Sechsundfünfzig der 87 Mitglieder des LAPFF halten Aktien der LSE Group, die knapp 1,5 % des gesamten Aktienkapitals ausmachen. Damit gehören sie nach Angaben der LSEG zu den 15 größten Investoren.

McMurdo wies darauf hin, dass der Trend, dass immer weniger Unternehmen an der Börse notiert sind, kein spezifisches Problem Großbritanniens ist, da auch die Zahl der US-Börsengesellschaften im Laufe der Zeit abnimmt.
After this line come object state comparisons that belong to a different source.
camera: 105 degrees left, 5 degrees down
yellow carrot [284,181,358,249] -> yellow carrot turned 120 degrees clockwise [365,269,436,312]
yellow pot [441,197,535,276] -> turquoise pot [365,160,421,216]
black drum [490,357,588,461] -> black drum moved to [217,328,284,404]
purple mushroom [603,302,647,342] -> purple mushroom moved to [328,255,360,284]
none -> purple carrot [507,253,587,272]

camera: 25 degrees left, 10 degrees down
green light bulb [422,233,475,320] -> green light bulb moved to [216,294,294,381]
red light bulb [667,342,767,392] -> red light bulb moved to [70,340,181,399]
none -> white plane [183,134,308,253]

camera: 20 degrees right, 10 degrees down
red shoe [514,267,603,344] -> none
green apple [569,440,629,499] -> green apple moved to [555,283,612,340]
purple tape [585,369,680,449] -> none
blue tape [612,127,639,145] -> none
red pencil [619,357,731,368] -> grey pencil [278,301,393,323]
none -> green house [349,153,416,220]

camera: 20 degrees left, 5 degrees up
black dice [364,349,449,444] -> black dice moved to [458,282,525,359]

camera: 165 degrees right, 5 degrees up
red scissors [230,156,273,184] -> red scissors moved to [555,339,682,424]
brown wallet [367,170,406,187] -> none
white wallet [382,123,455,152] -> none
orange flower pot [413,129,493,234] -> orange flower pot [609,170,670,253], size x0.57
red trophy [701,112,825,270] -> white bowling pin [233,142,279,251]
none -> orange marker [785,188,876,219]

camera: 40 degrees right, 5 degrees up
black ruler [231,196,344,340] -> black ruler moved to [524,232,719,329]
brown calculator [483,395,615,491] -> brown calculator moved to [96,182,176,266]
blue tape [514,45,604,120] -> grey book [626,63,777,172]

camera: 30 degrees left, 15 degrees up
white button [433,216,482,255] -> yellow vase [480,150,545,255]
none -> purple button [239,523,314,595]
Außerdem hätten sowohl Shell als auch Unilever das Vereinigte Königreich den Niederlanden vorgezogen, als sie ihre doppelte Börsennotierung aufgaben.

Eine Reihe von Unternehmen verließen die öffentlichen Märkte auch aufgrund von Insolvenzen, unter anderem wegen mangelhafter Rechnungsprüfung, wie Northern Rock und Carillion.

Angesichts dessen bekräftigte McMurdo die Ansicht des LAPFF, dass die Governance-Standards und das britische Börsenzulassungsregime stark sein müssen, um sowohl die Interessen der Anleger als auch die britische Wirtschaft zu schützen.

"Wenn die LSE Lobbyarbeit betreibt, um die Governance- und Börsenzulassungsvorschriften abzusenken, riskiert sie nicht nur den Verlust ihres guten Rufs, sondern vergiftet auch den Brunnen und macht das Vereinigte Königreich zu einem ungünstigen Ort für die Kapitalallokation.

"Wir fordern die LSEG daher auf, alle ihr vorliegenden Beweise für einen Zusammenhang zwischen den Börsenzulassungsregeln, die zu weniger Börsenzulassungen oder weniger Investitionen führen, zu veröffentlichen."

Thomson Reuters, Eigentümer von Reuters News, hält eine Minderheitsbeteiligung an der LSEG, die Reuters für Nachrichten bezahlt.